How to complete this task:
Each and every line of the data must appear exactly as given.
--- Available data Enclosed Below ---
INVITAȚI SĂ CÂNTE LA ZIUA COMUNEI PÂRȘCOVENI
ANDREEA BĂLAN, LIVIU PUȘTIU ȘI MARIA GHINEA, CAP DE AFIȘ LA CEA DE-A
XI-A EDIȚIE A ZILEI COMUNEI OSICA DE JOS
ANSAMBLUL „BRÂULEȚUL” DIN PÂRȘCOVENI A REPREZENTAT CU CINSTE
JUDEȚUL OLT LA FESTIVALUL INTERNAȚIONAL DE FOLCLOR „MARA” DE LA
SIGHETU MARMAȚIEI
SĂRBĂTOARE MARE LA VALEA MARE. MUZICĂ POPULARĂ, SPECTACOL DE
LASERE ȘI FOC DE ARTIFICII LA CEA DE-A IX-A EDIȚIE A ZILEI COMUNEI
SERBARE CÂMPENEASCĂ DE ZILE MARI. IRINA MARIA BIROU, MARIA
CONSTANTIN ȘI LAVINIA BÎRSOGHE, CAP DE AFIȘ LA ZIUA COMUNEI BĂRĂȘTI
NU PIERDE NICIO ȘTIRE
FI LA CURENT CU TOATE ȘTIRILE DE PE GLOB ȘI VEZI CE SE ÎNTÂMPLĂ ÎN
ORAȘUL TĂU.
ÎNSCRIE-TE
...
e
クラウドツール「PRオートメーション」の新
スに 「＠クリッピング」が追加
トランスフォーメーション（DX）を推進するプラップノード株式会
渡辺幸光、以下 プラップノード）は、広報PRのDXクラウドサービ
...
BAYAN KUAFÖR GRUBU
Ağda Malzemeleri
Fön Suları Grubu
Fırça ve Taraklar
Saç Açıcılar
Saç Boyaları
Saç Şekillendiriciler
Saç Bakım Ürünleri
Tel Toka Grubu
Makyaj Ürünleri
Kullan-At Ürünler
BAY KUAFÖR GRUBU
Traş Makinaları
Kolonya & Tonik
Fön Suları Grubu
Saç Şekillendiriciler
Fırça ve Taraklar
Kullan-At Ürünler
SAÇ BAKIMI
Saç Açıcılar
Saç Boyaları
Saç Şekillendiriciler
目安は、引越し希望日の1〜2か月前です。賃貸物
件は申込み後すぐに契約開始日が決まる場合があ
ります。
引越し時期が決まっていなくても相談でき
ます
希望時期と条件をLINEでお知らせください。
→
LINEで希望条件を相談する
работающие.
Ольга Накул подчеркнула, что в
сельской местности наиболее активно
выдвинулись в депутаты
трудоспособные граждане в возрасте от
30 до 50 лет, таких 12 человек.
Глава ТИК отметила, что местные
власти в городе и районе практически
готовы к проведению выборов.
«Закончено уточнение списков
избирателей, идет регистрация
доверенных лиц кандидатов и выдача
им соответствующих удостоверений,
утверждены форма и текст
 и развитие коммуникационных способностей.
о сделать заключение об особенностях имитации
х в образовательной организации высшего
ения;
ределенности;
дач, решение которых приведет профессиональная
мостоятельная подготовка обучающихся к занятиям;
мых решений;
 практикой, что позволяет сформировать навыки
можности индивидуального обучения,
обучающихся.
--- End of Enclosed Available data ---
Written answer:
INVITAȚI SĂ CÂNTE LA ZIUA COMUNEI PÂRȘCOVENI
ANDREEA BĂLAN, LIVIU PUȘTIU ȘI MARIA GHINEA, CAP DE AFIȘ LA CEA DE-A
XI-A EDIȚIE A ZILEI COMUNEI OSICA DE JOS
ANSAMBLUL „BRÂULEȚUL” DIN PÂRȘCOVENI A REPREZENTAT CU CINSTE
JUDEȚUL OLT LA FESTIVALUL INTERNAȚIONAL DE FOLCLOR „MARA” DE LA
SIGHETU MARMAȚIEI
SĂRBĂTOARE MARE LA VALEA MARE. MUZICĂ POPULARĂ, SPECTACOL DE
LASERE ȘI FOC DE ARTIFICII LA CEA DE-A IX-A EDIȚIE A ZILEI COMUNEI
SERBARE CÂMPENEASCĂ DE ZILE MARI. IRINA MARIA BIROU, MARIA
CONSTANTIN ȘI LAVINIA BÎRSOGHE, CAP DE AFIȘ LA ZIUA COMUNEI BĂRĂȘTI
NU PIERDE NICIO ȘTIRE
FI LA CURENT CU TOATE ȘTIRILE DE PE GLOB ȘI VEZI CE SE ÎNTÂMPLĂ ÎN
ORAȘUL TĂU.
ÎNSCRIE-TE
...
e
クラウドツール「PRオートメーション」の新
スに 「＠クリッピング」が追加
トランスフォーメーション（DX）を推進するプラップノード株式会
渡辺幸光、以下 プラップノード）は、広報PRのDXクラウドサービ
...
BAYAN KUAFÖR GRUBU
Ağda Malzemeleri
Fön Suları Grubu
Fırça ve Taraklar
Saç Açıcılar
Saç Boyaları
Saç Şekillendiriciler
Saç Bakım Ürünleri
Tel Toka Grubu
Makyaj Ürünleri
Kullan-At Ürünler
BAY KUAFÖR GRUBU
Traş Makinaları
Kolonya & Tonik
Fön Suları Grubu
Saç Şekillendiriciler
Fırça ve Taraklar
Kullan-At Ürünler
SAÇ BAKIMI
Saç Açıcılar
Saç Boyaları
Saç Şekillendiriciler
目安は、引越し希望日の1〜2か月前です。賃貸物
件は申込み後すぐに契約開始日が決まる場合があ
ります。
引越し時期が決まっていなくても相談でき
ます
希望時期と条件をLINEでお知らせください。
→
LINEで希望条件を相談する
работающие.
Ольга Накул подчеркнула, что в
сельской местности наиболее активно
выдвинулись в депутаты
трудоспособные граждане в возрасте от
30 до 50 лет, таких 12 человек.
Глава ТИК отметила, что местные
власти в городе и районе практически
готовы к проведению выборов.
«Закончено уточнение списков
избирателей, идет регистрация
доверенных лиц кандидатов и выдача
им соответствующих удостоверений,
утверждены форма и текст
 и развитие коммуникационных способностей.
о сделать заключение об особенностях имитации
х в образовательной организации высшего
ения;
ределенности;
дач, решение которых приведет профессиональная
мостоятельная подготовка обучающихся к занятиям;
мых решений;
 практикой, что позволяет сформировать навыки
можности индивидуального обучения,
обучающихся.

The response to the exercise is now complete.